Future goals for drug distribution improvements at our organization include:

  • Linking ADC Transactions to the Electronic Medication Administration Record. Implementing technology to link ADC transactions to the electronic medication administration record will enable real-time data and integration between these two systems. With this approach, robust tracking will be a reality—beyond simply recording the user who accessed the medication, this integration would also provide a confirmation of medication administration and detect any inconsistencies. Ideally, we would also have the ability to connect medication administration and waste to cabinet withdrawals, ensuring a complete accounting for all agents.
  • Leveraging Enterprise-Level Data. Another goal for our facility is to utilize enterprise-level data to increase inventory efficiency across all of our facilities. Gaining insight into inventory across facilities will lead to improved shortage management and help rebalance inventory levels among different areas within the system based on highest areas of need and use.
  • Improved Par-Level Management. We also aim to develop a standardized process for the proactive adjustment of par levels. Par level management is currently a manual process that is contingent on the knowledge and experience of the restocking technician (eg, familiarity with product sizes and drawer capacities). In the future, we envision an automated process, wherein the system would have the ability to automatically assign par levels and drawer locations based on an agent’s size.

Conclusion

Implementing ADCs is simply the first step toward efficient medication distribution and safety; hospitals must continually identify new ways to maximize ADC use. Enhancing cabinet performance benefits pharmacy staff and increases end-user satisfaction while improving the ability to care for our patients.

References

  1. State of Pharmacy Automation. Automated Dispensing Cabinets. Pharm Purch Prod. 2016;13(8):60-63.
  2. Institute for Safe Medication Practices. ISMP Guidance on the Interdisciplinary Safe Use of Automated Dispensing Cabinets. www.ismp.org/tools/guidelines/ADC_Guidelines_final.pdf. Accessed December 21, 2016.
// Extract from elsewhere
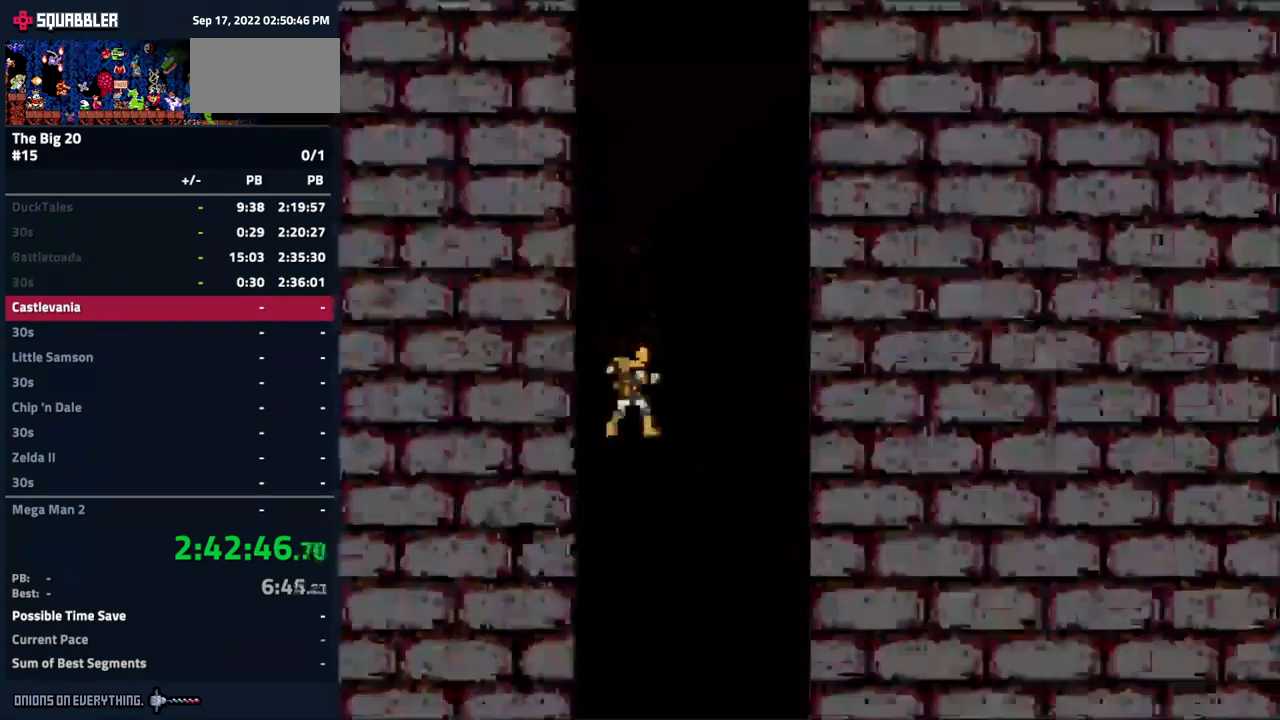
{"buttons": ["DPAD_RIGHT"], "events": []}
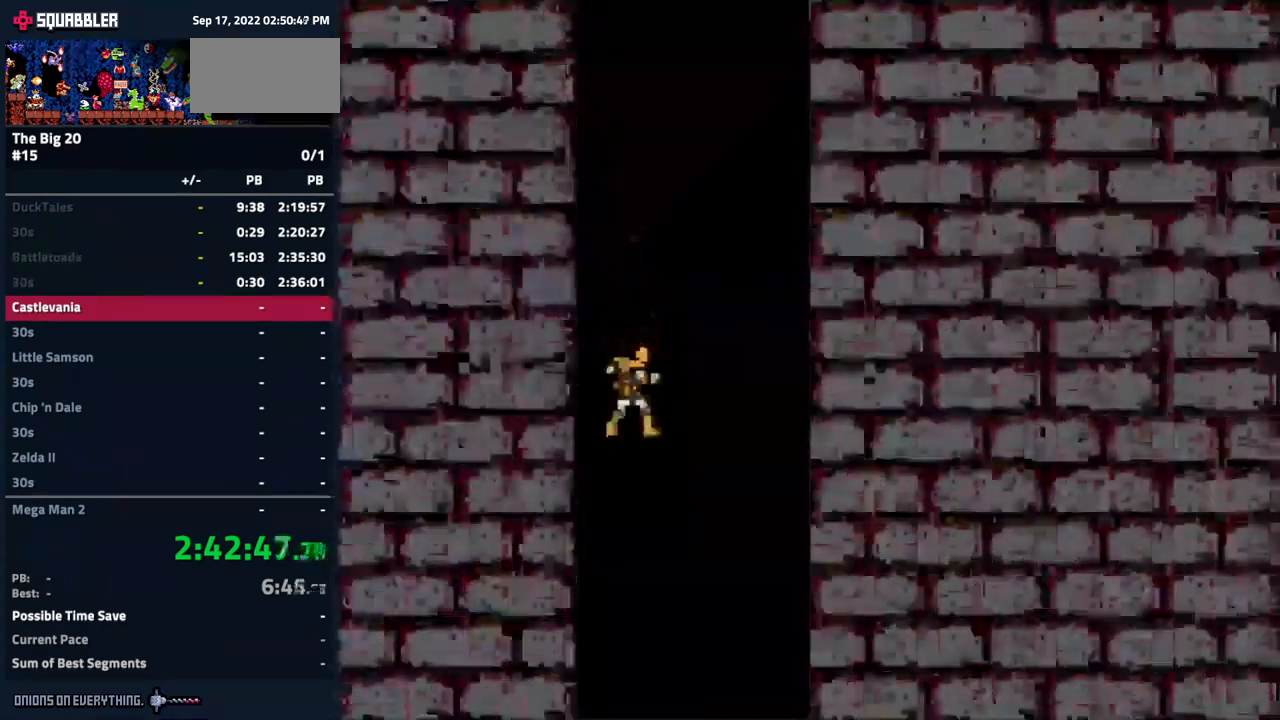
{"buttons": ["DPAD_RIGHT"], "events": []}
Matthew J. Kelm, PharmD, MHA, is the manager of unit dose distribution in the department of pharmacy at Duke University Hospital. He earned his Doctor of Pharmacy from Purdue University in 2006 and Masters in Healthcare Administration from the University of North Carolina – Chapel Hill in 2012. Matthew’s professional responsibilities encompass central pharmacy operations, including controlled substance management, automated dispensing cabinet operations, and non-sterile dose preparation and distribution.


SIDEBAR
Sample of Profiled ADC Training Script
Restocking a Medication (Ketorolac 30 mg vial)

1. Touch INVENTORY MENU
2. Touch SUPPLEMENTAL RESTOCK on the left
3. Find Ketorolac by typing the first few letters or scroll using the touch screen or the keyboard
4. Select Ketorolac 30 mg vial
5. Type in the restock quantity of 1
6. Touch OK
Note: To restock more than one medication, select the other medications at this step. The quantities are indicated on the left side of the items. The DISPLAY MEDS TO RESTOCK menu can also be used to see all the items that have been selected prior to beginning the restock.
7. Touch RESTOCK MEDS NOW
8. Press flashing button on drawer and then pull it out all the way
9. Identify and open the Ketorolac bin by using the flashing light or the bin numbering system (Note: Items stocked in locked bins must be pulled up twice to open)
10. Use the scanner to scan item for verification
11. Scan bin bar code for verification
12. Enter the earliest expiration date if it is before the date indicated on the screen
13. Verify that the count in the bin matches the prior bin level indicated on the screen. This step is crucial. If the count needs to be changed, press the CHANGE BIN LEVEL button on the top right, enter the correct number, and press OK
14. Restock the bin and close the bin and drawer
Note: If working on a locked bin and it accidentally closes, it can immediately be reopened by indicating so on the screen.